An article featured in an online edition of a Napa Valley, Calif., paper profiles farrier Matthew Frederick. It is a typical article that introduces readers to a not-so-common profession.
Also, this is a refreshing piece because Frederick considers himself to be "the luckiest man on the planet." He loves his job and the opportunity he has to develop theories on laminitis. Certainly his passion for farriery is an important driver for him. What's also important for Fredirick is the time he spends away from his job. He has a interest in model shipbuilding and history among other topics. One of his longterm goals is to build a ship model from scratch that is museum-quality.
The point I take away is that he loves his work, but he makes sure to invest time in non-equine pursuits. It is key to remember that no matter how much you like your work, if you invest all of your time into it, you will burn out.
The website HelpCenter.org offers these warning signs you are headed to burning out:
- Feeling tired and drained most of the time
- Lowered immunity, feeling sick a lot
- Frequent headaches, back pain, muscle aches
- Change in appetite or sleep habits
- Sense of failure and self-doubt
- Feeling helpless, trapped, and defeated
- Detachment, feeling alone in the world
- Loss of motivation
- Increasingly cynical and negative outlook
- Decreased satisfaction and sense of accomplishment
A few years ago I interviewed Massachusetts farrier (and current AFA president) John Blombach on the topic of burnout. “When you have burnout, you become disinterested,” says Blombach. “When you have someone with you that you are teaching, it sets a different pace.”

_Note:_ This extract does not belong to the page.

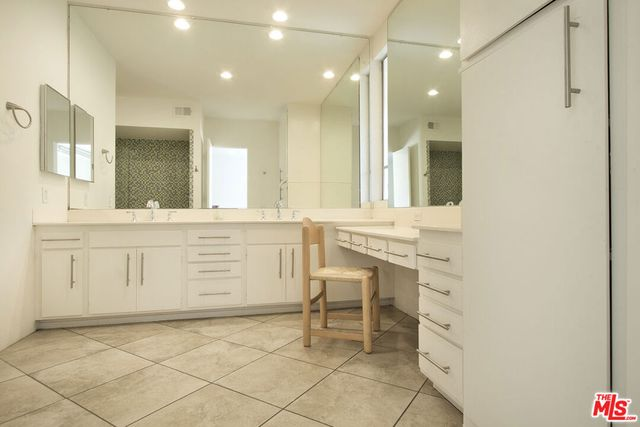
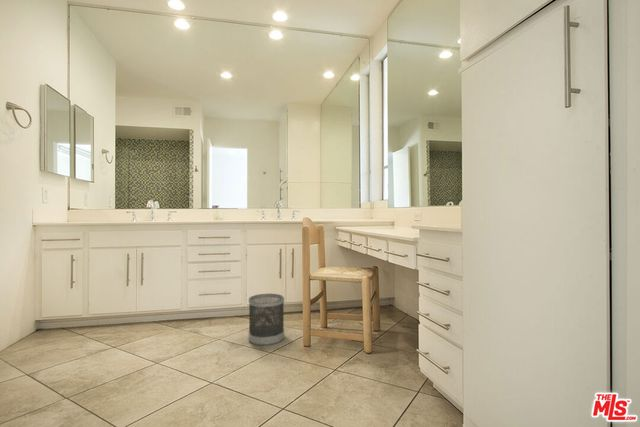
+ wastebasket [248,293,285,346]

He also finds attending farrier conferences revitalizing. He warns that you must remain open-minded. You need to have outside interests to avoid burnout.
“If you eat, drink and sleep shoeing you are going to burnout and lose your family,” he continues. “It is really important that you have those outside interests that you can share with your family. It is hard for me to share my passion for farriery with my wife. She’s a horsewoman, but she doesn’t share the passion of being a shoer.”
Also, he says to schedule time away, whether a vacation or a mental health day. “We as farriers seem to beat ourselves to death and we don’t need to,” Blombach says. “Schedule time off.”